[Extracted records]
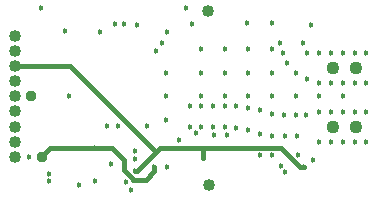
<source format=gbr>
G04 EAGLE Gerber RS-274X export*
G75*
%MOMM*%
%FSLAX34Y34*%
%LPD*%
%INCopper Layer 15*%
%IPPOS*%
%AMOC8*
5,1,8,0,0,1.08239X$1,22.5*%
G01*
%ADD10C,1.016000*%
%ADD11C,1.108000*%
%ADD12C,0.958000*%
%ADD13C,0.454000*%
%ADD14C,0.406400*%


D10*
X162500Y155500D03*
X163000Y8000D03*
D11*
X268000Y57000D03*
X288000Y57000D03*
D12*
X22000Y32000D03*
X12500Y83000D03*
D11*
X288000Y107000D03*
X268000Y107000D03*
D10*
X-1000Y121300D03*
X-1000Y108600D03*
X-1000Y95900D03*
X-1000Y83200D03*
X-1000Y70500D03*
X-1000Y134000D03*
X-1000Y57400D03*
X-1000Y44700D03*
X-1000Y32000D03*
D13*
X236500Y83000D03*
X156500Y123000D03*
X176500Y123000D03*
X196500Y123000D03*
X216500Y123000D03*
X216500Y103000D03*
X196500Y103000D03*
X176500Y103000D03*
X156500Y103000D03*
X156500Y83000D03*
X176500Y83000D03*
X196500Y83000D03*
X216500Y83000D03*
X256500Y83000D03*
X276500Y83000D03*
X126500Y83000D03*
X126500Y103000D03*
X126500Y63000D03*
X156500Y75000D03*
X176500Y75000D03*
X196500Y73000D03*
X216500Y68000D03*
X236500Y67000D03*
X196500Y54500D03*
X176500Y57000D03*
X156500Y57000D03*
X216500Y49500D03*
X256500Y70000D03*
X276500Y70000D03*
X276500Y44000D03*
X256500Y44000D03*
X276500Y94000D03*
X256500Y94000D03*
X226500Y67000D03*
X245500Y67000D03*
X206500Y71000D03*
X186500Y75000D03*
X166500Y75000D03*
X186500Y56000D03*
X206500Y51500D03*
X166500Y57000D03*
X227500Y49000D03*
X237500Y49000D03*
X147500Y75000D03*
X147500Y57000D03*
X266500Y70000D03*
X266500Y44000D03*
X286500Y44000D03*
X286500Y70000D03*
X286500Y94000D03*
X266500Y94000D03*
X266500Y120000D03*
X276500Y120000D03*
X286500Y120000D03*
X296500Y94000D03*
X296500Y70000D03*
X296500Y120000D03*
X296500Y44000D03*
X236500Y103000D03*
X225500Y120000D03*
X229500Y111000D03*
X246500Y98000D03*
X256500Y120000D03*
X246500Y120000D03*
X242500Y128000D03*
X223500Y128000D03*
X102500Y143000D03*
X41000Y138000D03*
X21000Y158000D03*
X144000Y158000D03*
X195000Y145000D03*
X217000Y145000D03*
X250000Y143500D03*
X251500Y29500D03*
X228000Y19000D03*
X44500Y83000D03*
X97500Y4000D03*
X80500Y25500D03*
X128000Y137500D03*
X28000Y11000D03*
X123500Y128500D03*
X28000Y17500D03*
X76500Y57500D03*
X167500Y50000D03*
X178500Y50000D03*
X86000Y57500D03*
X91500Y144500D03*
X84000Y144500D03*
X100500Y30000D03*
X206060Y32897D03*
X10500Y31500D03*
X101000Y19590D03*
D14*
X118455Y36045D02*
X121410Y39000D01*
X158000Y39000D02*
X224500Y39000D01*
X158000Y39000D02*
X121410Y39000D01*
X224500Y39000D02*
X240500Y23000D01*
X118455Y36045D02*
X102000Y19590D01*
X101000Y19590D01*
X45900Y108600D02*
X-1000Y108600D01*
X45900Y108600D02*
X118455Y36045D01*
D13*
X52868Y7548D03*
X158000Y30500D03*
D14*
X158000Y39000D01*
X240500Y23000D02*
X240604Y22896D01*
X243679Y22896D01*
D13*
X243679Y22896D03*
X71000Y137500D03*
X118500Y121000D03*
X217000Y33000D03*
X110500Y57500D03*
X67000Y11500D03*
X93000Y10500D03*
X137900Y46262D03*
X100500Y36500D03*
X127500Y23000D03*
X117000Y23000D03*
X66500Y39000D03*
D14*
X22000Y32380D02*
X22000Y32000D01*
X28620Y39000D02*
X66500Y39000D01*
X28620Y39000D02*
X22000Y32380D01*
X109518Y12518D02*
X117000Y20000D01*
X117000Y23000D01*
X109518Y12518D02*
X98692Y12518D01*
X98572Y12638D02*
X98572Y12808D01*
X98572Y12638D02*
X98692Y12518D01*
X98572Y12808D02*
X91000Y20380D01*
X81000Y39000D02*
X66500Y39000D01*
X81000Y39000D02*
X91000Y29000D01*
X91000Y20380D01*
D13*
X152000Y52000D03*
X224540Y24000D03*
X239000Y33000D03*
X149000Y144500D03*
M02*

</source>
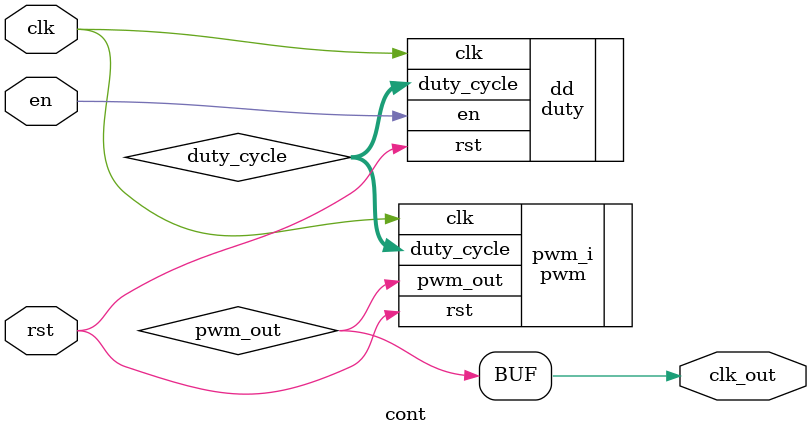
<source format=v>
`include "duty.v"
`include "pwm.v"
module cont(
output clk_out,
input clk,
input rst,
input en);

wire [3:0]duty_cycle;
wire pwm_out;

duty dd(.clk(clk),
.rst(rst),
.en(en),
.duty_cycle(duty_cycle));

pwm pwm_i(.clk(clk),
.rst(rst),
.duty_cycle(duty_cycle),
.pwm_out(pwm_out));

assign clk_out = pwm_out;

endmodule

</source>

▸ **WHAT TO PRODUCE**
Please set down every record above exactly as it appears, leaving out the pictures.

▸ **WRITTEN ANSWER**
<source format=gbr>
G04 EAGLE Gerber RS-274X export*
G75*
%MOMM*%
%FSLAX34Y34*%
%LPD*%
%INCopper Layer 15*%
%IPPOS*%
%AMOC8*
5,1,8,0,0,1.08239X$1,22.5*%
G01*
%ADD10C,1.016000*%
%ADD11C,1.108000*%
%ADD12C,0.958000*%
%ADD13C,0.454000*%
%ADD14C,0.406400*%


D10*
X162500Y155500D03*
X163000Y8000D03*
D11*
X268000Y57000D03*
X288000Y57000D03*
D12*
X22000Y32000D03*
X12500Y83000D03*
D11*
X288000Y107000D03*
X268000Y107000D03*
D10*
X-1000Y121300D03*
X-1000Y108600D03*
X-1000Y95900D03*
X-1000Y83200D03*
X-1000Y70500D03*
X-1000Y134000D03*
X-1000Y57400D03*
X-1000Y44700D03*
X-1000Y32000D03*
D13*
X236500Y83000D03*
X156500Y123000D03*
X176500Y123000D03*
X196500Y123000D03*
X216500Y123000D03*
X216500Y103000D03*
X196500Y103000D03*
X176500Y103000D03*
X156500Y103000D03*
X156500Y83000D03*
X176500Y83000D03*
X196500Y83000D03*
X216500Y83000D03*
X256500Y83000D03*
X276500Y83000D03*
X126500Y83000D03*
X126500Y103000D03*
X126500Y63000D03*
X156500Y75000D03*
X176500Y75000D03*
X196500Y73000D03*
X216500Y68000D03*
X236500Y67000D03*
X196500Y54500D03*
X176500Y57000D03*
X156500Y57000D03*
X216500Y49500D03*
X256500Y70000D03*
X276500Y70000D03*
X276500Y44000D03*
X256500Y44000D03*
X276500Y94000D03*
X256500Y94000D03*
X226500Y67000D03*
X245500Y67000D03*
X206500Y71000D03*
X186500Y75000D03*
X166500Y75000D03*
X186500Y56000D03*
X206500Y51500D03*
X166500Y57000D03*
X227500Y49000D03*
X237500Y49000D03*
X147500Y75000D03*
X147500Y57000D03*
X266500Y70000D03*
X266500Y44000D03*
X286500Y44000D03*
X286500Y70000D03*
X286500Y94000D03*
X266500Y94000D03*
X266500Y120000D03*
X276500Y120000D03*
X286500Y120000D03*
X296500Y94000D03*
X296500Y70000D03*
X296500Y120000D03*
X296500Y44000D03*
X236500Y103000D03*
X225500Y120000D03*
X229500Y111000D03*
X246500Y98000D03*
X256500Y120000D03*
X246500Y120000D03*
X242500Y128000D03*
X223500Y128000D03*
X102500Y143000D03*
X41000Y138000D03*
X21000Y158000D03*
X144000Y158000D03*
X195000Y145000D03*
X217000Y145000D03*
X250000Y143500D03*
X251500Y29500D03*
X228000Y19000D03*
X44500Y83000D03*
X97500Y4000D03*
X80500Y25500D03*
X128000Y137500D03*
X28000Y11000D03*
X123500Y128500D03*
X28000Y17500D03*
X76500Y57500D03*
X167500Y50000D03*
X178500Y50000D03*
X86000Y57500D03*
X91500Y144500D03*
X84000Y144500D03*
X100500Y30000D03*
X206060Y32897D03*
X10500Y31500D03*
X101000Y19590D03*
D14*
X118455Y36045D02*
X121410Y39000D01*
X158000Y39000D02*
X224500Y39000D01*
X158000Y39000D02*
X121410Y39000D01*
X224500Y39000D02*
X240500Y23000D01*
X118455Y36045D02*
X102000Y19590D01*
X101000Y19590D01*
X45900Y108600D02*
X-1000Y108600D01*
X45900Y108600D02*
X118455Y36045D01*
D13*
X52868Y7548D03*
X158000Y30500D03*
D14*
X158000Y39000D01*
X240500Y23000D02*
X240604Y22896D01*
X243679Y22896D01*
D13*
X243679Y22896D03*
X71000Y137500D03*
X118500Y121000D03*
X217000Y33000D03*
X110500Y57500D03*
X67000Y11500D03*
X93000Y10500D03*
X137900Y46262D03*
X100500Y36500D03*
X127500Y23000D03*
X117000Y23000D03*
X66500Y39000D03*
D14*
X22000Y32380D02*
X22000Y32000D01*
X28620Y39000D02*
X66500Y39000D01*
X28620Y39000D02*
X22000Y32380D01*
X109518Y12518D02*
X117000Y20000D01*
X117000Y23000D01*
X109518Y12518D02*
X98692Y12518D01*
X98572Y12638D02*
X98572Y12808D01*
X98572Y12638D02*
X98692Y12518D01*
X98572Y12808D02*
X91000Y20380D01*
X81000Y39000D02*
X66500Y39000D01*
X81000Y39000D02*
X91000Y29000D01*
X91000Y20380D01*
D13*
X152000Y52000D03*
X224540Y24000D03*
X239000Y33000D03*
X149000Y144500D03*
M02*

</source>
<source format=v>
`include "duty.v"
`include "pwm.v"
module cont(
output clk_out,
input clk,
input rst,
input en);

wire [3:0]duty_cycle;
wire pwm_out;

duty dd(.clk(clk),
.rst(rst),
.en(en),
.duty_cycle(duty_cycle));

pwm pwm_i(.clk(clk),
.rst(rst),
.duty_cycle(duty_cycle),
.pwm_out(pwm_out));

assign clk_out = pwm_out;

endmodule

</source>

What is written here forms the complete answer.